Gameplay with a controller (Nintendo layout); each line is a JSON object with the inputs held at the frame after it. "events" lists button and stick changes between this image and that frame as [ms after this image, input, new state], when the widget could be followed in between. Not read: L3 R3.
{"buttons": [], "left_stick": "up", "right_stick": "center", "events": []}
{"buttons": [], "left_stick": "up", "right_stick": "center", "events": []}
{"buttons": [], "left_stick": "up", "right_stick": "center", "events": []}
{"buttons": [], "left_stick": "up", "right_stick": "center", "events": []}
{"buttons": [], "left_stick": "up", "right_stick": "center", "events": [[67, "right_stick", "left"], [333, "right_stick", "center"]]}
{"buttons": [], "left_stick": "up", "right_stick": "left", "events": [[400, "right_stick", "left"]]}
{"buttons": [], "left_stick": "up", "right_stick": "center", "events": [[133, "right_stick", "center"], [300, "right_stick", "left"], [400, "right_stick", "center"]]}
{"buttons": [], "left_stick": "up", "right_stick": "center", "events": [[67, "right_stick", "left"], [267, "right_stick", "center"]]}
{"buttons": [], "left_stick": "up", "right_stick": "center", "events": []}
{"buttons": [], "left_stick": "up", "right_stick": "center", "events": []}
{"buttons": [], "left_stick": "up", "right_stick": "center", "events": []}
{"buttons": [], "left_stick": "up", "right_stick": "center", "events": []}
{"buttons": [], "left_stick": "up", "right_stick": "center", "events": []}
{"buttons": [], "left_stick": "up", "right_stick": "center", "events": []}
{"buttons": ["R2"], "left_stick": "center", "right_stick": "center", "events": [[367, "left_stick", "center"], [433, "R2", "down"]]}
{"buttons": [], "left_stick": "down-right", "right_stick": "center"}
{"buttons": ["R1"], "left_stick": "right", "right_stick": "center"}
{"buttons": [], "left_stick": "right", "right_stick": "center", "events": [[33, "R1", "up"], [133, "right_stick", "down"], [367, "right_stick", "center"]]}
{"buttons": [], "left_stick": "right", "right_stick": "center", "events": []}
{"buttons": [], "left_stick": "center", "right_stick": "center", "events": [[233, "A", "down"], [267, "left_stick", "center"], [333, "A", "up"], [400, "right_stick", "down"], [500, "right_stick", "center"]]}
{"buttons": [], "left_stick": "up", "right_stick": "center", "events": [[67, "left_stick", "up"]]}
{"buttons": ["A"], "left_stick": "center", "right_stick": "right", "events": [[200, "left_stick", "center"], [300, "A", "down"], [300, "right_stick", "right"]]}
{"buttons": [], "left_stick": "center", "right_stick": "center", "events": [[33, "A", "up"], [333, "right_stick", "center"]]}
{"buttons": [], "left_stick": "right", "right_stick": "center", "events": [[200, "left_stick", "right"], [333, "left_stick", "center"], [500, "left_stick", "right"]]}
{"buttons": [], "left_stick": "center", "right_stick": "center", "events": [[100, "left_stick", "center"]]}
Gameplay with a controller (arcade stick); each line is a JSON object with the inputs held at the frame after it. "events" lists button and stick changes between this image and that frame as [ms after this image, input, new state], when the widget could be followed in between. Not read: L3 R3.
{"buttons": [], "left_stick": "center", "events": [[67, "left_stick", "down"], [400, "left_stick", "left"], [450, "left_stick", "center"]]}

Aim of the task
Filter the material for the word "that" and copy each matching line.

Solution for this exercise
Gameplay with a controller (Nintendo layout); each line is a JSON object with the inputs held at the frame after it. "events" lists button and stick changes between this image and that frame as [ms after this image, input, new state], when the widget could be followed in between. Not read: L3 R3.
Gameplay with a controller (arcade stick); each line is a JSON object with the inputs held at the frame after it. "events" lists button and stick changes between this image and that frame as [ms after this image, input, new state], when the widget could be followed in between. Not read: L3 R3.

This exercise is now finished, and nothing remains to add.